On two occasions, the contracts provided by the cultural institution made it possible to downgrade the prisoners’ security status so that they were granted permission to leave prison in order to work.

These three performances directly connected to loss of freedom highlight the fact that prison is not the “daughter of the law” but the daughter of norms. If, as Michel Foucault wrote in 1975, the judicial system serves society*, today’s society has considerably reinforced its system of voluntary alienation (e.g. by adopting the biometric surveillance law for the Olympics).

Núria Güell has many long years ahead of her. We are convinced that her work will resonate in France—it’s something we all need!

Béatrice Josse – 04.2023

Translation – Martyn Back

* Surveiller et punir : naissance de la prison, published by Gallimard

Béatrice Josse - Béatrice Josse, curator free lance completed higher education in both law and art history.

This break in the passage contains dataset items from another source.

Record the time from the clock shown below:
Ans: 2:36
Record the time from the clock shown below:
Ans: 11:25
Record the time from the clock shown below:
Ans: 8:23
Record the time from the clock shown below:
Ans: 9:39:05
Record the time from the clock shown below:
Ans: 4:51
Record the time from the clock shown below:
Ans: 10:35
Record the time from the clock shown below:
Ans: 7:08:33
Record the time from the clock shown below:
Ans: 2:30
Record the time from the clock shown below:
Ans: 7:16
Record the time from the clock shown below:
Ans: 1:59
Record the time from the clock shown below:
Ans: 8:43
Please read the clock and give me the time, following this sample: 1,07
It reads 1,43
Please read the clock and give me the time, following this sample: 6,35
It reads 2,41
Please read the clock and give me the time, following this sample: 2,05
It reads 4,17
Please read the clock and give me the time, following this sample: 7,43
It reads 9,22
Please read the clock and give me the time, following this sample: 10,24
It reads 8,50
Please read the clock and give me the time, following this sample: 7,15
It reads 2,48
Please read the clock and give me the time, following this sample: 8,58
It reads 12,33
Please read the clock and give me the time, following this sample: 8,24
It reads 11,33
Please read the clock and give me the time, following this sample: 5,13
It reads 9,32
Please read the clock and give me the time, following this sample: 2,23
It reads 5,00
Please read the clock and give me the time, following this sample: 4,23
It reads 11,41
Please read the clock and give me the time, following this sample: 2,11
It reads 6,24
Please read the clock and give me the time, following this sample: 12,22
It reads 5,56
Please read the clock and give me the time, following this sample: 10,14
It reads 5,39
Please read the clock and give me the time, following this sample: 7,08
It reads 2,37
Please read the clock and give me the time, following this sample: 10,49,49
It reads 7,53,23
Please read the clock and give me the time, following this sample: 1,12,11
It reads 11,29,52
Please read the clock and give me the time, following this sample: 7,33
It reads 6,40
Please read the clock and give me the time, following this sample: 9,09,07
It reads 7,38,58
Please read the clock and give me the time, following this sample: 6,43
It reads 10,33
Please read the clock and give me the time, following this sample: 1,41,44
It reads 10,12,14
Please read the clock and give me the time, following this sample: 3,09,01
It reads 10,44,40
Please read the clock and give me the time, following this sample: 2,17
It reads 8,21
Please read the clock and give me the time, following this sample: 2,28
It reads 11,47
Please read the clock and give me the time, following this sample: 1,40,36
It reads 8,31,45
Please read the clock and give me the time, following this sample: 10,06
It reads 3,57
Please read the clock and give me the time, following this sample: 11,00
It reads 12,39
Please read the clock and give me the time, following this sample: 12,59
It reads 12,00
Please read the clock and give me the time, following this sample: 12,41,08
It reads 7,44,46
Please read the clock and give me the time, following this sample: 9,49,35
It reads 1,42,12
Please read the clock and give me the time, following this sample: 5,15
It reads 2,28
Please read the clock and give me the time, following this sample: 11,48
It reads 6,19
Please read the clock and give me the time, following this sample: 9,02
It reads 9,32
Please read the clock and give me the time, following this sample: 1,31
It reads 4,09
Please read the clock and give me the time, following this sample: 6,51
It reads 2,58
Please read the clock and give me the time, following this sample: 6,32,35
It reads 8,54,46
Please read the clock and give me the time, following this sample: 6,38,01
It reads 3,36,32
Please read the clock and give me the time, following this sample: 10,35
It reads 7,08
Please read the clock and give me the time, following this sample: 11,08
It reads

Director of the FRAC 49 Nord 6 Est Frac Lorraine in Metz, she has pioneered the acquisition of intangible and invisible works (performances, protocols, etc.), and pursued an ongoing interest in audiences and publics. She has repeatedly questioned the place of women artists in public collections. Director at the National Art Center of Grenoble from 2016 to 2021, she has set out to transform the centre into a permacultural locus, a platform for thinking and exchange among undisciplined artists, activists, therapists, scientists... helping to develop the role of the artist in society. His research now directs him towards more collective practices linking art/ecology/society, education and transmission.